Kiss My Bundt opened August 2008 and sells 10 inch "big ol' Bundts", 4-inch "baby bundts" and 2½-inch "mini-bundts" in 50 rotating varieties such as red velvet with cream cheese frosting, lemon syrup-soaked citrus, raspberry lemonade, champagne, marble cake, cappuccino, pumpkin, coconut, lime basil, mandarin orange chocolate and almond. The maple bacon bundt was featured on the LA Times blog.

The bakery came in first place in 2008 for MyFoxLA's "Best Cupcakes in the Los Angeles area" and made the top five in 2009. The store has been noted in US Weekly, MSNBC.com, The Poly Post and 944 Magazine.
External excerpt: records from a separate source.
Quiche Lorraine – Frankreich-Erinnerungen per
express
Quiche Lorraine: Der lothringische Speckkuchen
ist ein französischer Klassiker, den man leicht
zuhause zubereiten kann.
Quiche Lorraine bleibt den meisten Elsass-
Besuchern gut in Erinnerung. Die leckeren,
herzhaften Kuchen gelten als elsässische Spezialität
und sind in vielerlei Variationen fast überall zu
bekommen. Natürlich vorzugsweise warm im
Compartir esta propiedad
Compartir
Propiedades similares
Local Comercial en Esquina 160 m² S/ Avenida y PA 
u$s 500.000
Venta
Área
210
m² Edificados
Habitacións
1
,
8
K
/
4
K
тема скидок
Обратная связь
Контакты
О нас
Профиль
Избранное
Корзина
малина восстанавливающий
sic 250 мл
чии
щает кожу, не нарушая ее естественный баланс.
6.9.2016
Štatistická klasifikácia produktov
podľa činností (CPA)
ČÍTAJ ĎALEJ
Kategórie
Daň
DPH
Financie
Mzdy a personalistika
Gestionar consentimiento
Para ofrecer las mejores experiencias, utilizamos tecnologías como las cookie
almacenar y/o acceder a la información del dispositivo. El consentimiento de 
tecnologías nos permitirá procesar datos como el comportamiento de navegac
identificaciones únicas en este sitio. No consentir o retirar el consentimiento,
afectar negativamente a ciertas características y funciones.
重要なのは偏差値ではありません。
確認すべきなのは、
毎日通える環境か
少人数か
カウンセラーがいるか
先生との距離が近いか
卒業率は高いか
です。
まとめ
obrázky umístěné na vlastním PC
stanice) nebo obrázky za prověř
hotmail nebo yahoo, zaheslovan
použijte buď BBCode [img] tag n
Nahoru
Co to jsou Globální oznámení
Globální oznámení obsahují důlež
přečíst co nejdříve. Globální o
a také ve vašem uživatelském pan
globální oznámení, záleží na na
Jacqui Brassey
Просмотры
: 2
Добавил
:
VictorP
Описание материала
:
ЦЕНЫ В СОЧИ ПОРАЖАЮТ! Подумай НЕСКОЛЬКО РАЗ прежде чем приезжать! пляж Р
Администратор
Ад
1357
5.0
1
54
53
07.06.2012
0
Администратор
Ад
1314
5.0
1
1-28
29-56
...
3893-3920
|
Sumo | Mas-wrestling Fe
==Background and community building==
Wilson is from the American South (Atlanta, North Carolina, and Danville California) and was a community organizer before switching careers. She is a volunteer board member for the West 3rd Street Business Association, has donated more than 100-dozen mini bundts to schools and charities, partnered with nonprofits to help emerging entrepreneurs, hosted interns from local urban high schools to teach them about entrepreneurship, and served as a volunteer panelist to speak about her experiences in community building and "opening her bakery to inspire young people and adults to chase their dreams and follow their hearts." She has stated that, "I know there aren't very many African-American-owned businesses in the Beverly Hills and West Hollywood areas where my bakery is located," adding that she feels fortunate to have been able get her business opened and established in the community.